The following DDL example describes the sequence of events that can trigger this bug. The example uses a full-database ANALYZE as the large, earlier transaction and ALTER TABLE ADD COLUMN as the later transaction.

  1. Large transaction commits. A large transaction commits with an update of more than 100K RocksDB rows in unpacked form.
    • A full-database ANALYZE can reach this limit when the total number of columns across all tables in the database is approximately 4300 or greater.
  2. Server restart. Before those rows are flushed to SST files, the YB-Master or the YB-TServer holding the transaction rows restarts.
  3. Partial WAL replay. During restart, WAL replay of these rows occurs. The transaction transfer code path erroneously causes only the first batch of 100K RocksDB rows to be transferred to regular RocksDB. The remaining rows of the transaction still stay in the IntentsDB memtable, awaiting the next WAL replay.
    • In this example, remaining rows from the full-database ANALYZE can include pg_class rows that describe important table metadata, such as the number of columns (relnatts) and the relfilenode.
  4. Newer transaction commits. A newer transaction can update some of those rows that still reside in the intents memtable. No issues are seen at this point, and reads continue to behave as expected because reads merge pending intents with newer updates. Note that on commit, these newer writes move from intents to regular RocksDB.

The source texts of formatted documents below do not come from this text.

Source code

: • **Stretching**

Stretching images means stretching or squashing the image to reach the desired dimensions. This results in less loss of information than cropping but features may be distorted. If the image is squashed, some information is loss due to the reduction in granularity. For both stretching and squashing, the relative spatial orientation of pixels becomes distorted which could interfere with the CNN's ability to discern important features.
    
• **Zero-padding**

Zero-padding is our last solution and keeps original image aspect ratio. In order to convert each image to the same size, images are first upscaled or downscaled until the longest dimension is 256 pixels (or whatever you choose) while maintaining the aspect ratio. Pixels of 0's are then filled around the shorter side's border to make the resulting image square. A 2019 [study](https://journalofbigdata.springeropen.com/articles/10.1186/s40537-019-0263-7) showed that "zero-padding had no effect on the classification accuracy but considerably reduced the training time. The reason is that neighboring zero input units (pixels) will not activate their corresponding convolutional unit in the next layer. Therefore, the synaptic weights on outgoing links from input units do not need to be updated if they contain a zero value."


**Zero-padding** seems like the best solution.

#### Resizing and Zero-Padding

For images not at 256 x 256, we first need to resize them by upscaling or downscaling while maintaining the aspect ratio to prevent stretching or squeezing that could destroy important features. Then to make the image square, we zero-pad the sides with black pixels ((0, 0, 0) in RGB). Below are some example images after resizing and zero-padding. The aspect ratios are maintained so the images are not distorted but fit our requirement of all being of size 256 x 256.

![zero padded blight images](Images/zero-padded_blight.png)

    • In this example, an ALTER TABLE ADD COLUMN can update the pg_class entry to update the number of columns in the table (relnatts column of pg_class).
  5. Flush and compaction occurs. When enough rows accumulate, a flush and compaction can then occur on the regular RocksDB. During compaction, newer updates (such as, from ALTER TABLE) that use per-column format are merged into existing packed rows. The resulting packed row can retain an older timestamp after per-column updates are applied.
  6. Inconsistency becomes visible. After this compaction, the remaining writes from the older large transaction in IntentsDB, still waiting to transfer to regular RocksDB can have the highest timestamp among remaining entries and become visible to readers.
    • In this example, the compaction step causes the pg_class rows from the earlier ANALYZE transaction in IntentsDB to appear to have the latest timestamp. Consequently, the pg_class row reverts to the column count from the ANALYZE, undoing the ALTER TABLE ADD COLUMN change. This catalog inconsistency causes PostgreSQL backends to error out.
  7. Inconsistency is persisted. A subsequent restart replays the remaining writes correctly, and they are eventually compacted into the existing packed row. However, they merge into the packed row after a later transaction was already merged.
    • In this example, this means that the PostgreSQL catalog now contains the new pg_attribute definition of the new columns added by an ALTER TABLE ADD COLUMN but the relnatts column of pg_class is inconsistent with this new column.